Ocean system that moves heat gets closer to collapse, could cause weather chaos
Ocean system that moves heat gets closer to collapse, could cause weather chaos
An abrupt shutdown of Atlantic Ocean currents that could put large parts of Europe in a deep freeze is looking a bit more likely and closer than before as a new complex computer simulation finds a "cliff-like" tipping point looming in the future.
A long-worried nightmare scenario, triggered by Greenland's ice sheet melting from global warming, still is at least decades away if not longer, but maybe not the centuries that it once seemed, a new study in Friday's Science Advances finds. The study, the first to use complex simulations and include multiple factors, uses a key measurement to track the strength of vital overall ocean circulation, which is slowing.
A collapse of the current - called the Atlantic Meridional Overturning Circulation or AMOC - would change weather worldwide because it means a shutdown of one of key the climate and ocean forces of the planet. It would plunge northwestern European temperatures by 9 to 27 degrees (5 to 15 degrees Celsius) over the decades, extend Arctic ice much farther south, turn up the heat even more in the Southern Hemisphere, change global rainfall patterns and disrupt the Amazon, the study said. Other scientists said it would be a catastrophe that could cause worldwide food and water shortages.
"We are moving closer (to the collapse), but we we're not sure how much closer," said study lead author Rene van Westen, a climate scientist and oceanographer at Utrecht University in the Netherlands. "We are heading towards a tipping point."
When this global weather calamity - grossly fictionalized in the movie "The Day After Tomorrow" - may happen is "the million-dollar question, which we unfortunately can't answer at the moment," van Westen said. He said it's likely a century away but still could happen in his lifetime. He just turned 30.
"It also depends on the rate of climate change we are inducing as humanity," van Westen said.
Studies have shown the AMOC to be slowing, but the issue is about a complete collapse or shutdown. The United Nations' Intergovernmental Panel on Climate Change, which is a group of hundreds of scientists that gives regular authoritative updates on warming, said it has medium confidence that there will not be a collapse before 2100 and generally downplayed disaster scenarios. But van Westen, several outside scientists and a study last year say that may not be right.
Stefan Rahmstorf, head of Earth Systems Analysis at the Potsdam Institute for Climate Research in Germany, was not part of the research, but called it "a major advance in AMOC stability science."

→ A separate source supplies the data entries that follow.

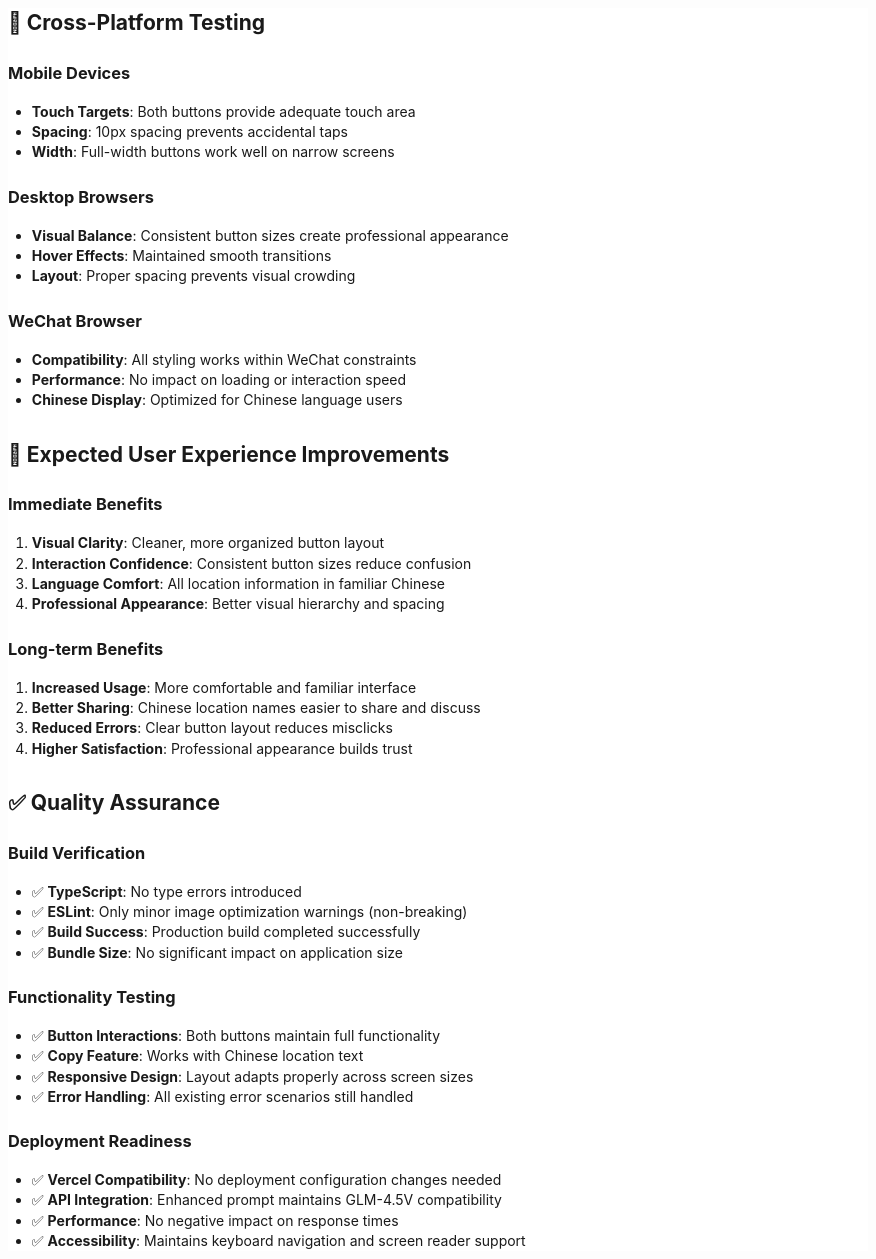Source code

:## 📱 Cross-Platform Testing

### Mobile Devices
- **Touch Targets**: Both buttons provide adequate touch area
- **Spacing**: 10px spacing prevents accidental taps
- **Width**: Full-width buttons work well on narrow screens

### Desktop Browsers
- **Visual Balance**: Consistent button sizes create professional appearance
- **Hover Effects**: Maintained smooth transitions
- **Layout**: Proper spacing prevents visual crowding

### WeChat Browser
- **Compatibility**: All styling works within WeChat constraints
- **Performance**: No impact on loading or interaction speed
- **Chinese Display**: Optimized for Chinese language users

## 🎯 Expected User Experience Improvements

### Immediate Benefits
1. **Visual Clarity**: Cleaner, more organized button layout
2. **Interaction Confidence**: Consistent button sizes reduce confusion
3. **Language Comfort**: All location information in familiar Chinese
4. **Professional Appearance**: Better visual hierarchy and spacing

### Long-term Benefits
1. **Increased Usage**: More comfortable and familiar interface
2. **Better Sharing**: Chinese location names easier to share and discuss
3. **Reduced Errors**: Clear button layout reduces misclicks
4. **Higher Satisfaction**: Professional appearance builds trust

## ✅ Quality Assurance

### Build Verification
- ✅ **TypeScript**: No type errors introduced
- ✅ **ESLint**: Only minor image optimization warnings (non-breaking)
- ✅ **Build Success**: Production build completed successfully
- ✅ **Bundle Size**: No significant impact on application size

### Functionality Testing
- ✅ **Button Interactions**: Both buttons maintain full functionality
- ✅ **Copy Feature**: Works with Chinese location text
- ✅ **Responsive Design**: Layout adapts properly across screen sizes
- ✅ **Error Handling**: All existing error scenarios still handled

### Deployment Readiness
- ✅ **Vercel Compatibility**: No deployment configuration changes needed
- ✅ **API Integration**: Enhanced prompt maintains GLM-4.5V compatibility
- ✅ **Performance**: No negative impact on response times
- ✅ **Accessibility**: Maintains keyboard navigation and screen reader support
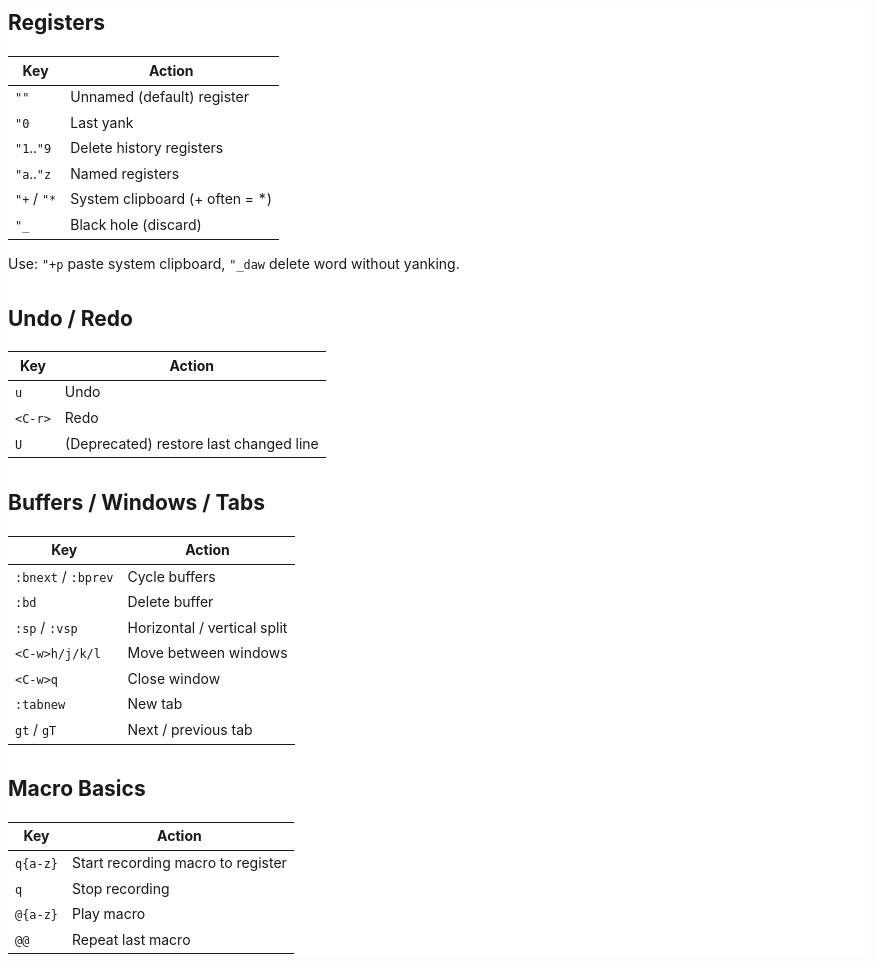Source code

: ## Registers
| Key | Action |
|-----|--------|
| `""` | Unnamed (default) register |
| `"0` | Last yank |
| `"1`..`"9` | Delete history registers |
| `"a`..`"z` | Named registers |
| `"+` / `"*` | System clipboard (+ often = *) |
| `"_` | Black hole (discard) |

Use: `"+p` paste system clipboard, `"_daw` delete word without yanking.

## Undo / Redo
| Key | Action |
|-----|--------|
| `u` | Undo |
| `<C-r>` | Redo |
| `U` | (Deprecated) restore last changed line |

## Buffers / Windows / Tabs
| Key | Action |
|-----|--------|
| `:bnext` / `:bprev` | Cycle buffers |
| `:bd` | Delete buffer |
| `:sp` / `:vsp` | Horizontal / vertical split |
| `<C-w>h/j/k/l` | Move between windows |
| `<C-w>q` | Close window |
| `:tabnew` | New tab |
| `gt` / `gT` | Next / previous tab |

## Macro Basics
| Key | Action |
|-----|--------|
| `q{a-z}` | Start recording macro to register |
| `q` | Stop recording |
| `@{a-z}` | Play macro |
| `@@` | Repeat last macro |
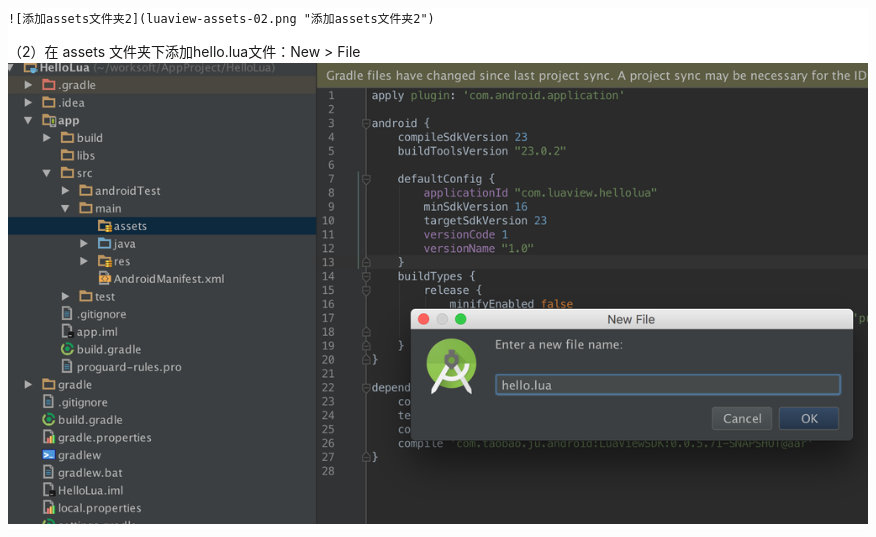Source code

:     ![添加assets文件夹2](luaview-assets-02.png "添加assets文件夹2")

（2）在 assets 文件夹下添加hello.lua文件：New > File
	![添加hello.lua](luaview-assets-03.png "添加hello.lua")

"The new study adds significantly to the rising concern about an AMOC collapse in the not too distant future," Rahmstorf said in an email. "We will ignore this at our peril."
University of Exeter climate scientist Tim Lenton, also not part of the research, said the new study makes him more concerned about a collapse.
An AMOC collapse would cause so many ripples throughout the world's climate that are "so abrupt and severe that they would be near impossible to adapt to in some locations," Lenton said.
There are signs showing that the AMOC has collapsed in the past, but when and how it will change in the future is still uncertain, said U.S. National Oceanic and Atmospheric Administration oceanographer Wei Cheng, who wasn't part of the research.
The AMOC is part of an intricate global conveyor belt of ocean currents that move different levels of salt and warm water around the globe at different depths in patterns that helps regulate Earth's temperature, absorbs carbon dioxide and fuels the water cycle, according to NASA.